Да, действительно, прав мужик. Хотел успокоить, временно переведя беседу в бытовое русло, а получилось как всегда. Бдительное у нас нынче население, особенно москвичи.
— Хорошо, тогда не будем крутить вола за хвост, — произнес Новиков и сжато рассказал о том, что ему известно по делу Лопатина. Без цифр, конечно, в общем, но получилась довольно-таки одиозная картина.
— Вы сами на всё и ответили, — сказал Моллюсков, пожав плечами. — Стоило приезжать?
— На что, простите, я ответил? — уточнил Новиков.
— На то, что Лопатин вышел на какую-то тайную организацию.
— Я этого как бы не говорил.
— Но это как бы подразумевается.
— Я, знаете ли, привык оперировать фактами, — сказал Новиков.

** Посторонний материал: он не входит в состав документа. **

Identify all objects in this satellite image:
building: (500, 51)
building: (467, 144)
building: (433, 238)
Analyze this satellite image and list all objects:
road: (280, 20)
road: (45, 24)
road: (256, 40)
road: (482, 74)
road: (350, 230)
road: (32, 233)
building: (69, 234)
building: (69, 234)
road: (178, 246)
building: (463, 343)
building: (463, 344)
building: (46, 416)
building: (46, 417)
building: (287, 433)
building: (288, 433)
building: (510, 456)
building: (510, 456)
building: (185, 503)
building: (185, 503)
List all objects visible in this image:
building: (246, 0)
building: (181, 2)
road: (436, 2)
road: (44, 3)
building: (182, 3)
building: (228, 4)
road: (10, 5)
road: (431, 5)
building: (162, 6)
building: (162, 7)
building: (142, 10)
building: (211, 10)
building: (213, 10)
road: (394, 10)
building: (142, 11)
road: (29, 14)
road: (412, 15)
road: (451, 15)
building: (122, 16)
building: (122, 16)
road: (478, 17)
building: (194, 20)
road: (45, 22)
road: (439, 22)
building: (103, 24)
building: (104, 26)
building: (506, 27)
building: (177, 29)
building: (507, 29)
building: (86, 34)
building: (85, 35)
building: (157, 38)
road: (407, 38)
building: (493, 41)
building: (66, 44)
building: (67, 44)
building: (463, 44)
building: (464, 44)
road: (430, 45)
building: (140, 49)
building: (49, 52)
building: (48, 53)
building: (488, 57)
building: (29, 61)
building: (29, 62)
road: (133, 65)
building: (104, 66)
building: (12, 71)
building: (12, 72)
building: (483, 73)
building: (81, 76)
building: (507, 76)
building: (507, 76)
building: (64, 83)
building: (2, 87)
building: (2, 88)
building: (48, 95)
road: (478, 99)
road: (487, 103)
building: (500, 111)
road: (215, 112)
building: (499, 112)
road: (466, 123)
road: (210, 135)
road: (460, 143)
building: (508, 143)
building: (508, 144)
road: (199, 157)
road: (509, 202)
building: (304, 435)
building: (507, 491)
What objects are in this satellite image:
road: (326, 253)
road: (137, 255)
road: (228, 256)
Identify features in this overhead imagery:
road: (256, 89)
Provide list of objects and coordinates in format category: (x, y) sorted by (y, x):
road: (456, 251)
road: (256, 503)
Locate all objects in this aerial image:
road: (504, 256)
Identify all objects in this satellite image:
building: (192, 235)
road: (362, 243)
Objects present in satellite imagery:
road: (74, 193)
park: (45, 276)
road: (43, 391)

— А логику вы не признаете?
— Значит, вы утверждаете, что Лопатин вышел на какую-то тайную организацию.
Жалеючи посмотрев на него, Моллюсков кивнул.
— А что это за организация? — спросил Новиков.
Моллюсков вдруг вжался в кресло и оттуда, из глубины, невнятно сказал:
— Умоляю, не надо об этом. Вам мало Лопатина?
Знает, стервец, подумал Новиков. Но почему тогда жив? Или это не знание, а чистой воды логика?
— Боитесь? — простодушно спросил Новиков. — Нас никто не слышит. Если это такая тайна, то напишите. Я прочту, а вы бумажку сожгите. А, Николай Карпович?
— Вы не понимаете, забормотал Моллюсков из своего кресла. — Они приходят, и вскипают мозги, а из ушей льется кровь. Это не просто больно, это чудовищно больно. Оставьте, забудьте это, бегите из Москвы, пока они к вам не пришли.
— Может, вызвать врача? — озабоченно сказал Новиков, вставая. — Вам надо меньше пить, Николай Карпович.
— Если не пить, еще хуже, — глухо отозвался Моллюсков. — Рано или поздно они придут. Все мы у них на крючке, особенно те, кто знают.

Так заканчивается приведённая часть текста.